Veste en cuir et fausse fourrure, Robe en tulle, Sandales en cuir
et Boucles d’oreilles en or Saint Laurent par Anthony Vaccarello.
Sous-vêtement en laine Rick Owens

Dans une société toujours trop patriarcale et validiste, la discrimination par l’âge n’épargne personne, en particulier les femmes. Mais finis les artifices pour paraître plus jeune. La vraie audace, c’est d’assumer de vieillir, personnellement, et surtout collectivement.
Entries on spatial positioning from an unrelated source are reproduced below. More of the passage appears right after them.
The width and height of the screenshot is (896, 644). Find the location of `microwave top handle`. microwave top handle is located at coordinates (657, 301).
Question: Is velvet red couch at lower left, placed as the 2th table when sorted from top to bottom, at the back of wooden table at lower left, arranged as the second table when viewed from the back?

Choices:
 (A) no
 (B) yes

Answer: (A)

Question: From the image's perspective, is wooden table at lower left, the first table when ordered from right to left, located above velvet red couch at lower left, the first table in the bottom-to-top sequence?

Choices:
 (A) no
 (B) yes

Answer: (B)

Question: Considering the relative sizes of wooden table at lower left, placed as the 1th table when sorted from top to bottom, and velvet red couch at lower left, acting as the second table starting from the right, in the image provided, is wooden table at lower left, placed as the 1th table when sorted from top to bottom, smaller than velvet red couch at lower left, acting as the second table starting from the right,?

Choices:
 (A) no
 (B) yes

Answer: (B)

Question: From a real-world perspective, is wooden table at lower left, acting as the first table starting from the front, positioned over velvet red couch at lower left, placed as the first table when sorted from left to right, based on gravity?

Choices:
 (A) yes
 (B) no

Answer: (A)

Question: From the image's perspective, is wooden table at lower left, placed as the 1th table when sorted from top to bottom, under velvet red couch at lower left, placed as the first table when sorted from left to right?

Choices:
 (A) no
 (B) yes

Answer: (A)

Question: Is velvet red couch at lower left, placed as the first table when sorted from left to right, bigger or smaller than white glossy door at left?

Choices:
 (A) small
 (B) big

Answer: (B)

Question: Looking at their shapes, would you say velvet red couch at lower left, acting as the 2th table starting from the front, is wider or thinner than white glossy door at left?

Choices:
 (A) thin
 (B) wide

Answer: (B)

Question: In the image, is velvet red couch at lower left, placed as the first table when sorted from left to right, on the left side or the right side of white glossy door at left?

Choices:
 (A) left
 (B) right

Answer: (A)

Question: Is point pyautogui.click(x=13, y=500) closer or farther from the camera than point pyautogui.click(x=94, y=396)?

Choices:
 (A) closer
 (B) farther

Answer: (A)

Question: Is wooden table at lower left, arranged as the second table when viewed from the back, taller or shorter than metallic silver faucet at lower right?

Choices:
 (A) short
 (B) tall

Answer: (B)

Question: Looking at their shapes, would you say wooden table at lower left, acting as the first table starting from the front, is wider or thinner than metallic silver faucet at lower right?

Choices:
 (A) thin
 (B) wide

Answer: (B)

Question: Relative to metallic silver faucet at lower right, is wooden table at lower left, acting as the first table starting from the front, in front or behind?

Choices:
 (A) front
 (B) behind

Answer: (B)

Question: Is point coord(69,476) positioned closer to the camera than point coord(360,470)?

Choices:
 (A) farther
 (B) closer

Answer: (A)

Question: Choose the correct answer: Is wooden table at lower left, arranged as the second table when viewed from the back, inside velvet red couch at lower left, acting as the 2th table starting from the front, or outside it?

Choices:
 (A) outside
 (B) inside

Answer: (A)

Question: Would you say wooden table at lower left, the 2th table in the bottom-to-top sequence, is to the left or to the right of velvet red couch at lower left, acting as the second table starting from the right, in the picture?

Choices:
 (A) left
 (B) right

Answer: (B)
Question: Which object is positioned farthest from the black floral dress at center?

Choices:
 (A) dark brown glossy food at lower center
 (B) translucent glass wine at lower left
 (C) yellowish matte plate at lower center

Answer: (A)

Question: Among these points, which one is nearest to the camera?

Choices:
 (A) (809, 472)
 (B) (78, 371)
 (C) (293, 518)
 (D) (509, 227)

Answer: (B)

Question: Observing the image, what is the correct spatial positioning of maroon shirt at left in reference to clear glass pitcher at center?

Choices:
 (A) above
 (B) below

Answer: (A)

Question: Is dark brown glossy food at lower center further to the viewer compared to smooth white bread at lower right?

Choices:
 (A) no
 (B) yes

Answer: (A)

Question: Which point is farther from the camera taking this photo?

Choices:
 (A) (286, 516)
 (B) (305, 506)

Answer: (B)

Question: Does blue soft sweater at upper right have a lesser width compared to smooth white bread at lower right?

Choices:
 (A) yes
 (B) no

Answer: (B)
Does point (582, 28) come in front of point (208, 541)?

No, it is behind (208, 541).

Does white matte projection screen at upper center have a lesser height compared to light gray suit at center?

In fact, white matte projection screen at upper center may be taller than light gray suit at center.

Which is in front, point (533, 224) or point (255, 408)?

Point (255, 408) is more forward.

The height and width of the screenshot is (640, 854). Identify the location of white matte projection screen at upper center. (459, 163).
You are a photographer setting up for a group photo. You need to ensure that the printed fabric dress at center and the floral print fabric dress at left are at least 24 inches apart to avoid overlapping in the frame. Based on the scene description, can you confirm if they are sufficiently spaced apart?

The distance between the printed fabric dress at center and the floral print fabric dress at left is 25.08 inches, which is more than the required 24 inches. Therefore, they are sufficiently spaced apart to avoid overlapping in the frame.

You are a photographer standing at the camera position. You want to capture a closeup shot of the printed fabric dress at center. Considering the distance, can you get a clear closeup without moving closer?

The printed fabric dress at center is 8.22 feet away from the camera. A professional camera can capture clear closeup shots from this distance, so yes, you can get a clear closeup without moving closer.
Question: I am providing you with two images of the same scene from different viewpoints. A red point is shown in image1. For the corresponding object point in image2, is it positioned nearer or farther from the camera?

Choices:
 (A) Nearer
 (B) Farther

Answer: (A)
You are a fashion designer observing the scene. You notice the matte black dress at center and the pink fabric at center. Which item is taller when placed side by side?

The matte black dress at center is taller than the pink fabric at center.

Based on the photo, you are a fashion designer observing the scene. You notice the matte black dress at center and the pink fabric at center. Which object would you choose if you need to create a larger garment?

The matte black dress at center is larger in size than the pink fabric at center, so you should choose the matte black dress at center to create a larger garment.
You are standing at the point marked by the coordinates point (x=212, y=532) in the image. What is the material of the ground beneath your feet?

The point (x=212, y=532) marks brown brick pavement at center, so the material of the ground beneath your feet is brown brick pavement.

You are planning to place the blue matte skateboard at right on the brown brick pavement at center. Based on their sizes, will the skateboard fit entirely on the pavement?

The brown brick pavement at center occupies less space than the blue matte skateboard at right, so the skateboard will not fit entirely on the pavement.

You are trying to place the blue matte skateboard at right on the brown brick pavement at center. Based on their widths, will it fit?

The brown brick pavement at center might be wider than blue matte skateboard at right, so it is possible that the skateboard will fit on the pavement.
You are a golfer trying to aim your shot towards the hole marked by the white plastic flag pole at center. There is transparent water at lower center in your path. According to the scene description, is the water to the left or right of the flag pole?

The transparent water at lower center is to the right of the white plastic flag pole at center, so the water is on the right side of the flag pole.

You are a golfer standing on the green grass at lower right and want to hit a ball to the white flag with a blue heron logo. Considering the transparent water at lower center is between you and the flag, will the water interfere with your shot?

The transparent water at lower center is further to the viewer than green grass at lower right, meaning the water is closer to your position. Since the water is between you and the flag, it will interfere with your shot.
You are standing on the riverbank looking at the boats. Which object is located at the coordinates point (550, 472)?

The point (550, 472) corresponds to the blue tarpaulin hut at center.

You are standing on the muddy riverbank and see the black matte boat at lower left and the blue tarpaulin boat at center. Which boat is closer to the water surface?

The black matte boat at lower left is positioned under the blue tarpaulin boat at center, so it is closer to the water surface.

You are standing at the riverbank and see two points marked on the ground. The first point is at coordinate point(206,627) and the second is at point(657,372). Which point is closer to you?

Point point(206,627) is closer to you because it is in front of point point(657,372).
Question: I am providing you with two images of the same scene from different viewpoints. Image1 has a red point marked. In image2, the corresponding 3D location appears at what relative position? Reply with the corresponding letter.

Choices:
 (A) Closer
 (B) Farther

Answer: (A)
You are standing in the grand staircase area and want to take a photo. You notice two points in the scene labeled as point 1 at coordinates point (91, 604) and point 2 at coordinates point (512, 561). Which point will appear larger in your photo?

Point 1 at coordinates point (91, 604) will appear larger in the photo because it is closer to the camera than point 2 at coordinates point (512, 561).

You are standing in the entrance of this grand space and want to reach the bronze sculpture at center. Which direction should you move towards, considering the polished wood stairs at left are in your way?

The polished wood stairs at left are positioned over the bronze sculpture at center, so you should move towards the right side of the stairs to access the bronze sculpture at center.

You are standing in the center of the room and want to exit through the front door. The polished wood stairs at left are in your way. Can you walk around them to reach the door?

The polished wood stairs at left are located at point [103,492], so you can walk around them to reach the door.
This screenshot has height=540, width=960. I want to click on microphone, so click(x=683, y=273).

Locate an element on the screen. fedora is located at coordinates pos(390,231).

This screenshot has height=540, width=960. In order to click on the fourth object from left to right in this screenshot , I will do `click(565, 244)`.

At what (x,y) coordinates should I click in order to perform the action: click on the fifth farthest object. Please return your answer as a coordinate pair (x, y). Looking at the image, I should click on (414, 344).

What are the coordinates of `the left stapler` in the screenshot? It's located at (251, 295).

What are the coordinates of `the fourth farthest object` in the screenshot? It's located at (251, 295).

En janvier aux Golden Globes 2023, la superbe Jennifer Coolidge recevait le prix de la “best supporting actress” pour son rôle de Tanya McQuoid dans la saison 2 de White Lotus. Mais plutôt que de faire un discours de remerciement classique, elle en a profité pour rappeler la dure réalité de sa condition d’actrice dans une industrie obsédée par la jeunesse : “J’avais des rêves et beaucoup d’attentes quand j’étais jeune, mais tout ça a été un peu érodé par la vie (…) J’ai eu des idées formidables, et à mesure que je vieillissais, je me suis rendu compte qu’elles ne se concrétiseraient pas”, déclarait-elle dans un speech émouvant et lucide. Même chose du côté de Michelle Yeoh qui déplorait, lors de la même cérémonie : “Vous toutes, les femmes, sachez que plus vous prenez de l’âge, plus les opportunités se font rares.” Les deux comédiennes, âgées de plus de 60 ans, se voyaient donc récompensées pour leurs rôles, faisant ainsi un gros bras d’honneur à une industrie qui méprise ses actrices passées un certain âge.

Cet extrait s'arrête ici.